All of the entries are to be repeated exactly, with no pictures included.

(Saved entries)

- - - - -

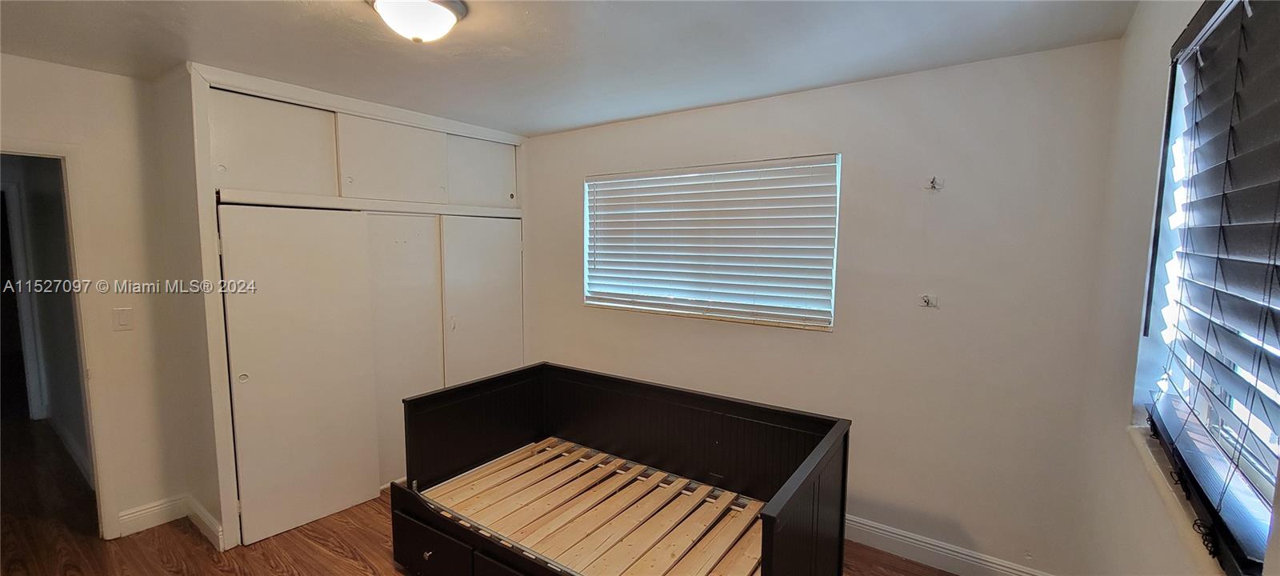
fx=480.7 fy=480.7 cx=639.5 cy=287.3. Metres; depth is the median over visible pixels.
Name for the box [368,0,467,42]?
ceiling light
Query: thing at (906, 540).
baseboard
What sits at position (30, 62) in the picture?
left wall
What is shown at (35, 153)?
door frame
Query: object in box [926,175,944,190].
wall hook
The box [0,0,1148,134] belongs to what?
ceiling
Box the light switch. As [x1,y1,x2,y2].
[112,307,133,330]
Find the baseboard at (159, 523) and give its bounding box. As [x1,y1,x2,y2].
[114,495,189,537]
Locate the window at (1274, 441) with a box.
[1135,0,1279,575]
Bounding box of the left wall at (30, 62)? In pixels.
[0,49,196,539]
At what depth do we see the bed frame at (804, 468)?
2.34 m
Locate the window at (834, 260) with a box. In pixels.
[582,155,840,330]
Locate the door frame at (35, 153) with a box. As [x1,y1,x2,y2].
[0,140,117,536]
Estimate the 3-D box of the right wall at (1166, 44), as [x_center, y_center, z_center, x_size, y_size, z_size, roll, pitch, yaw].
[1.025,0.326,0.672,0.165,2.453,3.463,4,7,36]
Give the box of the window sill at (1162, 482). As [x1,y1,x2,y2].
[1124,423,1225,572]
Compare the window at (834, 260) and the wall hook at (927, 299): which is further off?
the window at (834, 260)
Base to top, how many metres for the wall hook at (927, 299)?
0.060 m
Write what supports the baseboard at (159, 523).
attached to the left wall at (30, 62)
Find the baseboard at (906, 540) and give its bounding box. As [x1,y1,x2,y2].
[843,514,1062,575]
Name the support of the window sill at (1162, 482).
attached to the right wall at (1166, 44)
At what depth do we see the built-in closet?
2.86 m
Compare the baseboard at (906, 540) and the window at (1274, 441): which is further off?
the baseboard at (906, 540)
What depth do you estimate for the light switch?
2.59 m
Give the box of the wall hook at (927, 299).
[918,292,938,307]
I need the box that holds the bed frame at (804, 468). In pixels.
[392,361,855,575]
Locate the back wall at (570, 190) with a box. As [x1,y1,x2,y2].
[526,39,1131,575]
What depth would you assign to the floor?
2.55 m
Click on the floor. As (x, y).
(192, 544)
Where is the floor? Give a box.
[0,416,1010,575]
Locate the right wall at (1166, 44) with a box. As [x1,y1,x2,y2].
[1071,0,1279,575]
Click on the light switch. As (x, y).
(124, 319)
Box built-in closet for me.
[168,66,530,550]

- - - - -

Task result
fx=480.7 fy=480.7 cx=639.5 cy=287.3. Metres; depth is the median over visible pixels.
Name for the box [368,0,467,42]?
ceiling light
Query: thing at (906, 540).
baseboard
What sits at position (30, 62) in the picture?
left wall
What is shown at (35, 153)?
door frame
Query: object in box [926,175,944,190].
wall hook
The box [0,0,1148,134] belongs to what?
ceiling
Box the light switch. As [x1,y1,x2,y2].
[112,307,133,330]
Find the baseboard at (159, 523) and give its bounding box. As [x1,y1,x2,y2].
[114,495,189,537]
Locate the window at (1274, 441) with a box.
[1135,0,1279,575]
Bounding box of the left wall at (30, 62)? In pixels.
[0,49,196,539]
At what depth do we see the bed frame at (804, 468)?
2.34 m
Locate the window at (834, 260) with a box. In pixels.
[582,155,840,330]
Locate the door frame at (35, 153) with a box. As [x1,y1,x2,y2].
[0,140,117,536]
Estimate the 3-D box of the right wall at (1166, 44), as [x_center, y_center, z_center, x_size, y_size, z_size, roll, pitch, yaw].
[1.025,0.326,0.672,0.165,2.453,3.463,4,7,36]
Give the box of the window sill at (1162, 482). As [x1,y1,x2,y2].
[1124,423,1225,572]
Compare the window at (834, 260) and the wall hook at (927, 299): which is further off?
the window at (834, 260)
Base to top, how many metres for the wall hook at (927, 299)?
0.060 m
Write what supports the baseboard at (159, 523).
attached to the left wall at (30, 62)
Find the baseboard at (906, 540) and give its bounding box. As [x1,y1,x2,y2].
[843,514,1062,575]
Name the support of the window sill at (1162, 482).
attached to the right wall at (1166, 44)
At what depth do we see the built-in closet?
2.86 m
Compare the baseboard at (906, 540) and the window at (1274, 441): which is further off?
the baseboard at (906, 540)
What depth do you estimate for the light switch?
2.59 m
Give the box of the wall hook at (927, 299).
[918,292,938,307]
I need the box that holds the bed frame at (804, 468). In pixels.
[392,361,855,575]
Locate the back wall at (570, 190) with a box. As [x1,y1,x2,y2].
[526,39,1131,575]
What depth would you assign to the floor?
2.55 m
Click on the floor. As (x, y).
(192, 544)
Where is the floor? Give a box.
[0,416,1010,575]
Locate the right wall at (1166, 44) with a box. As [x1,y1,x2,y2].
[1071,0,1279,575]
Click on the light switch. As (x, y).
(124, 319)
Box built-in closet for me.
[168,66,530,550]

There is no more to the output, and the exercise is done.